■ **THE PROBLEM**
Rewrite the material below, replacing "Wrap output in" with "Enclose output in" and leaving everything else unchanged.

■ **MATERIAL**
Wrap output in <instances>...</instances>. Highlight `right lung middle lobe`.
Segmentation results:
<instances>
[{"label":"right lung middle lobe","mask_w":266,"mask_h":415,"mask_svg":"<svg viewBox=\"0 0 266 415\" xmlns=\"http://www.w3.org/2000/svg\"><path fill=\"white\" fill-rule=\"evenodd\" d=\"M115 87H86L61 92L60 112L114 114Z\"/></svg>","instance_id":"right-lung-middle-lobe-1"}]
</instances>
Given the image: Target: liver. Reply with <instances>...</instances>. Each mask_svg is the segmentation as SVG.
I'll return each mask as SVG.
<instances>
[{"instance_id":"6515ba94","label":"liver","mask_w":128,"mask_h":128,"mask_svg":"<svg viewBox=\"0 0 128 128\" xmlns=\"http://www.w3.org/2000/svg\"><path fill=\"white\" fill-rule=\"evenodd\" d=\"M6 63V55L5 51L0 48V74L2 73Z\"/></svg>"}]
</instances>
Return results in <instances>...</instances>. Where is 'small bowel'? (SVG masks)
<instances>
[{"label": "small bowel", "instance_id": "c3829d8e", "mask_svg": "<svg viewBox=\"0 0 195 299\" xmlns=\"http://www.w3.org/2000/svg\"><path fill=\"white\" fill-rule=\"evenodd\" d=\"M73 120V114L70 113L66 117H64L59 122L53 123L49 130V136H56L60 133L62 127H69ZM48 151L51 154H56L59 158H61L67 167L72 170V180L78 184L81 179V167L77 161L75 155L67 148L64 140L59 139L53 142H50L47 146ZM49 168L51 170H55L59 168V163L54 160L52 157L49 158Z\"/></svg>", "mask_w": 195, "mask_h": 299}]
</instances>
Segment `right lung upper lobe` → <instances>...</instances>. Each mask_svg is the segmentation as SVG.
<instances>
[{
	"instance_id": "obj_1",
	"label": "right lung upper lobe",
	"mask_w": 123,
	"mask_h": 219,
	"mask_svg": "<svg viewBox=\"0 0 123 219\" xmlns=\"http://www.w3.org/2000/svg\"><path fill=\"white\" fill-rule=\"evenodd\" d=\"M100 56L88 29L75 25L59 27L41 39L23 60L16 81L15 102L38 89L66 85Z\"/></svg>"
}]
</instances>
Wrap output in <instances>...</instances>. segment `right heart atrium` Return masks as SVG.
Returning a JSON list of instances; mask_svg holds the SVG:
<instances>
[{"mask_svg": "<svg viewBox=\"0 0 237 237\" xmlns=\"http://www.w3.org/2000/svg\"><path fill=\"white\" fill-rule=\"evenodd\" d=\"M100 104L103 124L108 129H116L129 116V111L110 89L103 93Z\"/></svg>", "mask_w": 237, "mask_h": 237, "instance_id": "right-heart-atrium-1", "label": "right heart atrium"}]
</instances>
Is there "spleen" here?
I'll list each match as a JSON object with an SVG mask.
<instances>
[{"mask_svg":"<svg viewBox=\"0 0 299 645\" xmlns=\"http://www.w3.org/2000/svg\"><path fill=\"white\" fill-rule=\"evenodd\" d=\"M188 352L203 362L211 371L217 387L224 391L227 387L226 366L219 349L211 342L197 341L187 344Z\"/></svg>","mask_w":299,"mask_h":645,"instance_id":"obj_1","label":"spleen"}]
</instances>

■ **FULL OUTPUT**
Enclose output in <instances>...</instances>. Highlight `right lung middle lobe`.
Segmentation results:
<instances>
[{"label":"right lung middle lobe","mask_w":266,"mask_h":415,"mask_svg":"<svg viewBox=\"0 0 266 415\" xmlns=\"http://www.w3.org/2000/svg\"><path fill=\"white\" fill-rule=\"evenodd\" d=\"M115 87H86L61 92L60 112L114 114Z\"/></svg>","instance_id":"right-lung-middle-lobe-1"}]
</instances>
Given the image: Target: liver. Reply with <instances>...</instances>. Each mask_svg is the segmentation as SVG.
I'll return each mask as SVG.
<instances>
[{"instance_id":"6515ba94","label":"liver","mask_w":128,"mask_h":128,"mask_svg":"<svg viewBox=\"0 0 128 128\" xmlns=\"http://www.w3.org/2000/svg\"><path fill=\"white\" fill-rule=\"evenodd\" d=\"M6 63V55L5 51L0 48V74L2 73Z\"/></svg>"}]
</instances>
Return results in <instances>...</instances>. Where is 'small bowel'? (SVG masks)
<instances>
[{"label": "small bowel", "instance_id": "c3829d8e", "mask_svg": "<svg viewBox=\"0 0 195 299\" xmlns=\"http://www.w3.org/2000/svg\"><path fill=\"white\" fill-rule=\"evenodd\" d=\"M73 120V114L70 113L66 117H64L59 122L53 123L49 130V136H56L60 133L62 127H69ZM48 151L51 154H56L59 158H61L67 167L72 170V180L78 184L81 179V167L77 161L75 155L67 148L64 140L59 139L53 142H50L47 146ZM49 168L51 170H55L59 168V163L54 160L52 157L49 158Z\"/></svg>", "mask_w": 195, "mask_h": 299}]
</instances>
Segment `right lung upper lobe` → <instances>...</instances>. Each mask_svg is the segmentation as SVG.
<instances>
[{
	"instance_id": "obj_1",
	"label": "right lung upper lobe",
	"mask_w": 123,
	"mask_h": 219,
	"mask_svg": "<svg viewBox=\"0 0 123 219\" xmlns=\"http://www.w3.org/2000/svg\"><path fill=\"white\" fill-rule=\"evenodd\" d=\"M100 56L88 29L75 25L59 27L41 39L23 60L16 81L15 102L38 89L66 85Z\"/></svg>"
}]
</instances>
Enclose output in <instances>...</instances>. segment `right heart atrium` Return masks as SVG.
Returning a JSON list of instances; mask_svg holds the SVG:
<instances>
[{"mask_svg": "<svg viewBox=\"0 0 237 237\" xmlns=\"http://www.w3.org/2000/svg\"><path fill=\"white\" fill-rule=\"evenodd\" d=\"M100 104L103 124L108 129H116L129 116V111L110 89L103 93Z\"/></svg>", "mask_w": 237, "mask_h": 237, "instance_id": "right-heart-atrium-1", "label": "right heart atrium"}]
</instances>
Is there "spleen" here?
I'll list each match as a JSON object with an SVG mask.
<instances>
[{"mask_svg":"<svg viewBox=\"0 0 299 645\" xmlns=\"http://www.w3.org/2000/svg\"><path fill=\"white\" fill-rule=\"evenodd\" d=\"M188 352L203 362L211 371L217 387L224 391L227 387L226 366L219 349L211 342L197 341L187 344Z\"/></svg>","mask_w":299,"mask_h":645,"instance_id":"obj_1","label":"spleen"}]
</instances>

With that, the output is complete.